On the other side of the spectrum, HKEx recently launched the Next Generation programme, or ‘NextGen’ as it is dubbed in Hong Kong. This ambitious plan encompasses changes of processes and systems across multiple asset classes and throughout the post-trade chain from clearing to depository services. HKEx is changing technology while improving operational, capital, and collateral efficiencies for all market participants. On the securities clearing side, HKEx is moving from a flat margin rate to a more sophisticated methodology. We also note the replacement of the Central Clearing and Settlement System (CCASS) launched in 1992 and the migration to an Uncertificated Securities Market. These changes are not only to adopt best-in-class practices and platforms for the Hong Kong market but also to support increasing cross-border activity with Mainland China, with further connectivity expected.

Last but not least, the early mover, Singapore Stock Exchange, and its much heralded (and much delayed) PTS programme covering clearing, settlement and depository functions. The Central Depository (CDP) will progressively decommission its proprietary legacy Client Accounting System and, over the next few years, will take steps to modernise its market infrastructure. First, by April 2017, all brokers in Singapore are expected to opt for new back office solutions.
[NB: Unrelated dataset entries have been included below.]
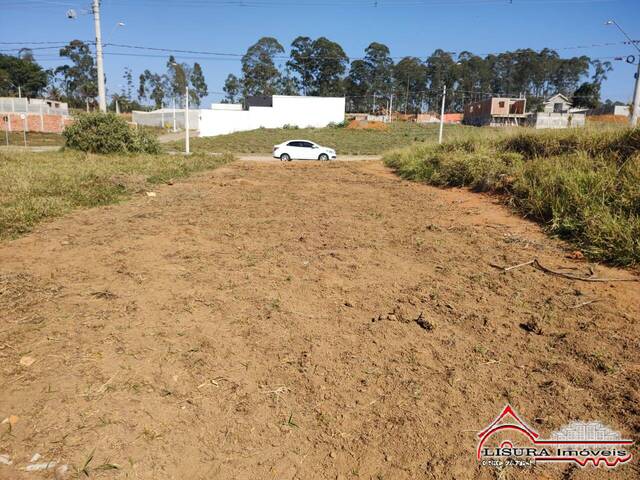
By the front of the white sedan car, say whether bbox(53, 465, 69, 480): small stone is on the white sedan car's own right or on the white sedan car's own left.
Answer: on the white sedan car's own right

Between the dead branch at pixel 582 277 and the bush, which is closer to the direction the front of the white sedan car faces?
the dead branch

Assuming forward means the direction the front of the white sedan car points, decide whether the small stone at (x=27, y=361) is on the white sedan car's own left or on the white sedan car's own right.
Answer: on the white sedan car's own right

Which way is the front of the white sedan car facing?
to the viewer's right

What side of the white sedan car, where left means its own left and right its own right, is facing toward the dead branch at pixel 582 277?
right

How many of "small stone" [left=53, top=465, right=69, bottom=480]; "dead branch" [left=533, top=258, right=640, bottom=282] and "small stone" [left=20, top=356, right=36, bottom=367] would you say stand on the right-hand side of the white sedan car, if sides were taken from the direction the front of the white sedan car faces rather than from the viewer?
3

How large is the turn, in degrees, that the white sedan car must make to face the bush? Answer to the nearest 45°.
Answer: approximately 135° to its right

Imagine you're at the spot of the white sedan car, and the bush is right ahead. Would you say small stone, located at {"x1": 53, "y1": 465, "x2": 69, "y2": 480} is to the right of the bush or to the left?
left
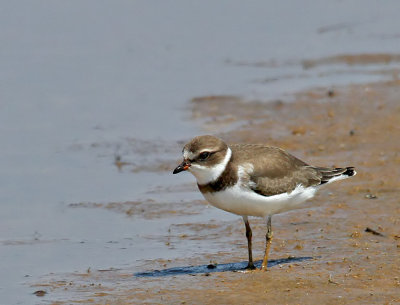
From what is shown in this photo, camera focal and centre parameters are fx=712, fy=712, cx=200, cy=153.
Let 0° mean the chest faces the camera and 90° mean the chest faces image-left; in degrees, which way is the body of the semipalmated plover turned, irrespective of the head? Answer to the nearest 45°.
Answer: approximately 90°
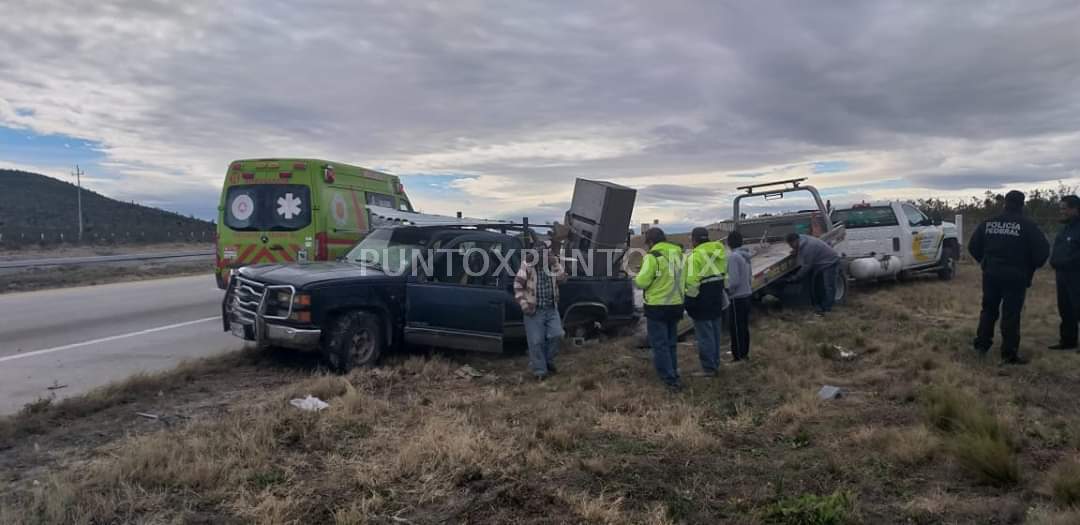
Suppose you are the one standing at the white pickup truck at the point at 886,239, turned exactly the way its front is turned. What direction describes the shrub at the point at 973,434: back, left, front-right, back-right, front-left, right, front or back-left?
back-right

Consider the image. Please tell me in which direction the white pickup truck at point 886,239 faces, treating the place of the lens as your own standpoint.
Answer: facing away from the viewer and to the right of the viewer

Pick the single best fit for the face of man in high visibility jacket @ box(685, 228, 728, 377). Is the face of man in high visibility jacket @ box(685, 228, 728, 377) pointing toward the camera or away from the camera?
away from the camera

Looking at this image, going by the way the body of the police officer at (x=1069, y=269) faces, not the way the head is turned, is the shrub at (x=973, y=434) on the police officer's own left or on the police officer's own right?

While this may be a ‘classic’ project for large institutional brokers, it is another story for smaller retail brokers, which may also explain the delay of the roll-out.

In subsequent steps, the new post-trade system will enable CDP to adopt global market practices, real time straight-through processing and industry messaging standards.  On the settlement side, the ambition is to move to a true delivery versus payment, RTGS settlement and the potential shortening of the settlement cycle from T+3 to T+2.

With improved functionality, new performance and flexibility, PTS is expected to increase operational and cost efficiency, ultimately allowing SGX to attract more activity and liquidity.

A common goal

It is striking that regional expansion is a key ambition of all three exchanges and yet they are taking such very different approaches to achieve it. If it continues to pour in the Asia-Pacific region, it will be interesting to see who gets soaked!